#### OBJECTIVE:
Please copy the data word for word, from its first line through the line containing "47L33 44L7 49L0", with both of those lines included.

#### GIVEN ENTRIES:

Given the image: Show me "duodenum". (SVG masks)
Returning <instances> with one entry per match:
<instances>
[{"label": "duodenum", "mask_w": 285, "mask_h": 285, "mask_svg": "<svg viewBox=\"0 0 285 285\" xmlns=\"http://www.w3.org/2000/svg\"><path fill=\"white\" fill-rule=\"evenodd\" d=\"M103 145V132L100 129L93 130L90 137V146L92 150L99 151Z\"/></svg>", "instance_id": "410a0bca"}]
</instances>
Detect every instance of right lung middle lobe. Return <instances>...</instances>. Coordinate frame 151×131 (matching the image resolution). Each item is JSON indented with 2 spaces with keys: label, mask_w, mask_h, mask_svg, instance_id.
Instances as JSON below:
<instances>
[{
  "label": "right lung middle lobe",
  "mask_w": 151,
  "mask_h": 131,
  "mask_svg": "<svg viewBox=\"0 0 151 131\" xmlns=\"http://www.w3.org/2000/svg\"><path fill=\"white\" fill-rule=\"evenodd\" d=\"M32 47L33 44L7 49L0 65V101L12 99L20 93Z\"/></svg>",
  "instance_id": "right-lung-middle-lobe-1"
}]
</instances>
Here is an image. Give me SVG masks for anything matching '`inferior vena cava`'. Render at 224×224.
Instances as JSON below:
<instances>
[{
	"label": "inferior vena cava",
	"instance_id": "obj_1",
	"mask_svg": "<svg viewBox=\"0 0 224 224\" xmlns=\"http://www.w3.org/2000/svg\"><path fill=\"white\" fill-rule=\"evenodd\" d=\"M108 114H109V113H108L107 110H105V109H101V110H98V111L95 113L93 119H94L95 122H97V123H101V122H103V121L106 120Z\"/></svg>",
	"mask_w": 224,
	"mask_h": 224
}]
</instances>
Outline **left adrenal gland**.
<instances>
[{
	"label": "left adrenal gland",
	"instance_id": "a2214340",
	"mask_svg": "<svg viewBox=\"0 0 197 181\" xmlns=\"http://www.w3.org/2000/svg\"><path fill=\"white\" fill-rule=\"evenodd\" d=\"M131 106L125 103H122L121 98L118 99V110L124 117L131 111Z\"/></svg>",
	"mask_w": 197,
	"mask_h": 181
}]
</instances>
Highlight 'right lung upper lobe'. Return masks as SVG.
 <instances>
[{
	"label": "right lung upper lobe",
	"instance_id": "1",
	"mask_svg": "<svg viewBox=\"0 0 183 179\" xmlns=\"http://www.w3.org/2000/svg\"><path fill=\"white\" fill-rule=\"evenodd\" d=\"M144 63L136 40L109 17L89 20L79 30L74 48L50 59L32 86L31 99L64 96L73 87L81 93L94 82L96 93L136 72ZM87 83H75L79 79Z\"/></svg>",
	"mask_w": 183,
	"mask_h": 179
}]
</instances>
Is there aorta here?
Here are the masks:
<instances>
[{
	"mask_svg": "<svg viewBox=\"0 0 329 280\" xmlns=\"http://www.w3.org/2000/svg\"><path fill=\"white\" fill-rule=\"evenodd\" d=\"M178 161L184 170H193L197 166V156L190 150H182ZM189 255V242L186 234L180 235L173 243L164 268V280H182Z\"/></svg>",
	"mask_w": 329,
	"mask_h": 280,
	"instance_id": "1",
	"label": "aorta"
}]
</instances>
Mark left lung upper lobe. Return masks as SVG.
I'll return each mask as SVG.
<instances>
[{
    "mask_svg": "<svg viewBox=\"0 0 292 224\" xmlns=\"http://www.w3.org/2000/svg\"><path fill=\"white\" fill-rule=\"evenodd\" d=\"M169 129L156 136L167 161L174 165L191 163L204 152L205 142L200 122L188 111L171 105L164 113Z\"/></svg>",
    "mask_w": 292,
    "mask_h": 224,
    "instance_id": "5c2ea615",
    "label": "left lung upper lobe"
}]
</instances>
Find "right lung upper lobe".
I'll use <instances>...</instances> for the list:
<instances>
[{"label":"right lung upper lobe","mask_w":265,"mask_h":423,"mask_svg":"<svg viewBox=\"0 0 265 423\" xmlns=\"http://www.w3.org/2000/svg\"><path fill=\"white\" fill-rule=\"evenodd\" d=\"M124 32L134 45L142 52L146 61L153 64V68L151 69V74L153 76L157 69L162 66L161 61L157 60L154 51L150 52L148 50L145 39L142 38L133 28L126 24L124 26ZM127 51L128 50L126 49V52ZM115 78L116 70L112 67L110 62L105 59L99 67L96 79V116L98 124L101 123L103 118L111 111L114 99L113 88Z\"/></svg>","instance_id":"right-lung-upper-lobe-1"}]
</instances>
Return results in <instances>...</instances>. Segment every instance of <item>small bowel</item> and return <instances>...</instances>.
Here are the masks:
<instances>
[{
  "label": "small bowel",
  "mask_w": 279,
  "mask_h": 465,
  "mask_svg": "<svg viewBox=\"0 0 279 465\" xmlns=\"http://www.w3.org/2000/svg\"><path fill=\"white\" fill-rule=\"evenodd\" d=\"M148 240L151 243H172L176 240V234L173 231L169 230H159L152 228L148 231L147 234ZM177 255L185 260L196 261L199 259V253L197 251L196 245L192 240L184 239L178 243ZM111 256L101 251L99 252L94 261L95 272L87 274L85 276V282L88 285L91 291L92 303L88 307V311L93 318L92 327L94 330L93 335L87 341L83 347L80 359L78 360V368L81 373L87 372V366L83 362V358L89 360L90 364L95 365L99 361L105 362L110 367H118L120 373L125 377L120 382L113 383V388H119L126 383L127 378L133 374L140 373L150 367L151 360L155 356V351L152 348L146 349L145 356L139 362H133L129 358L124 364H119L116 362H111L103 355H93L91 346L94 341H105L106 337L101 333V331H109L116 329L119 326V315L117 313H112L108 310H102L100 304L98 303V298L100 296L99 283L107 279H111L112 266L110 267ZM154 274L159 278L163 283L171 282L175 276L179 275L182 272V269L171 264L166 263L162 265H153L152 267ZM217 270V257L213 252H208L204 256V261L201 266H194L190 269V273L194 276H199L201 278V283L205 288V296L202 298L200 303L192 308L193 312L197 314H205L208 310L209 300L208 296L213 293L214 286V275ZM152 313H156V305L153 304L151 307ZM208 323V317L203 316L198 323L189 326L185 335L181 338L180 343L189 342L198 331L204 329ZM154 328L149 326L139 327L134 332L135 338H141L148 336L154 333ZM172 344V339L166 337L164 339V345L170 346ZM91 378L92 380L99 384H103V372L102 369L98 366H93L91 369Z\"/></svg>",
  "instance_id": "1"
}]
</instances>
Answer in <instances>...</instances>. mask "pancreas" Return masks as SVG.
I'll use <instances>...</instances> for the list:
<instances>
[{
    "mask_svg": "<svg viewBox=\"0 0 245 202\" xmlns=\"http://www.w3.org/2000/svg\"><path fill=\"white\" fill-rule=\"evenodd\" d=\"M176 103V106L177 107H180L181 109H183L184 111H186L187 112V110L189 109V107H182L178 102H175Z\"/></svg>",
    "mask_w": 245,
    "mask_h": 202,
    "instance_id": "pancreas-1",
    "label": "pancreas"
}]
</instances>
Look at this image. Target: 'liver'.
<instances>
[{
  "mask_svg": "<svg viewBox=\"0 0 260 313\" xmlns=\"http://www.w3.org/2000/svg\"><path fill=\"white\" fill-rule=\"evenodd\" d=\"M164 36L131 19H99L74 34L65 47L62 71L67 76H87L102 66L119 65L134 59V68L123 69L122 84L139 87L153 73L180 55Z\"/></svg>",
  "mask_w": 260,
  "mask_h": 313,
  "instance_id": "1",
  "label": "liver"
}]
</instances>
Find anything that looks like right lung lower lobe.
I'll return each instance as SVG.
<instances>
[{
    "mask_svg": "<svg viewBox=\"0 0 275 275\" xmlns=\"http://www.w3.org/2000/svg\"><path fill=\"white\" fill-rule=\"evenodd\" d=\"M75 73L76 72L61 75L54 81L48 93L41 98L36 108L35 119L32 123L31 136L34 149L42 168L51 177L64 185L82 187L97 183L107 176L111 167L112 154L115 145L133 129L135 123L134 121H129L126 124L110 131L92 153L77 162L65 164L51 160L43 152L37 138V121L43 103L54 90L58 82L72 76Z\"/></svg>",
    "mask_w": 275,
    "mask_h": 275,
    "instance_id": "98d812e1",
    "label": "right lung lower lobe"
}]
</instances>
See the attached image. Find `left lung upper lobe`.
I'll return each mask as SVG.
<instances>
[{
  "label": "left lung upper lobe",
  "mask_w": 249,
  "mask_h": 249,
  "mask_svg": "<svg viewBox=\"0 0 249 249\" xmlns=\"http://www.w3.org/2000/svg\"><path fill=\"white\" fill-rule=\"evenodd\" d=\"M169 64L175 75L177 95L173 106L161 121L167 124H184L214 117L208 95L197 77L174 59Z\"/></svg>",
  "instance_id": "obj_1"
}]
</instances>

#### EXERCISE RESULT:
Given the image: Show me "duodenum". (SVG masks)
Returning <instances> with one entry per match:
<instances>
[{"label": "duodenum", "mask_w": 285, "mask_h": 285, "mask_svg": "<svg viewBox=\"0 0 285 285\" xmlns=\"http://www.w3.org/2000/svg\"><path fill=\"white\" fill-rule=\"evenodd\" d=\"M103 145V132L100 129L93 130L90 137V146L92 150L99 151Z\"/></svg>", "instance_id": "410a0bca"}]
</instances>
Detect every instance of right lung middle lobe. Return <instances>...</instances>. Coordinate frame 151×131 (matching the image resolution). Each item is JSON indented with 2 spaces with keys: label, mask_w, mask_h, mask_svg, instance_id.
Instances as JSON below:
<instances>
[{
  "label": "right lung middle lobe",
  "mask_w": 151,
  "mask_h": 131,
  "mask_svg": "<svg viewBox=\"0 0 151 131\" xmlns=\"http://www.w3.org/2000/svg\"><path fill=\"white\" fill-rule=\"evenodd\" d=\"M32 47L33 44L7 49L0 65V101L12 99L20 93Z\"/></svg>",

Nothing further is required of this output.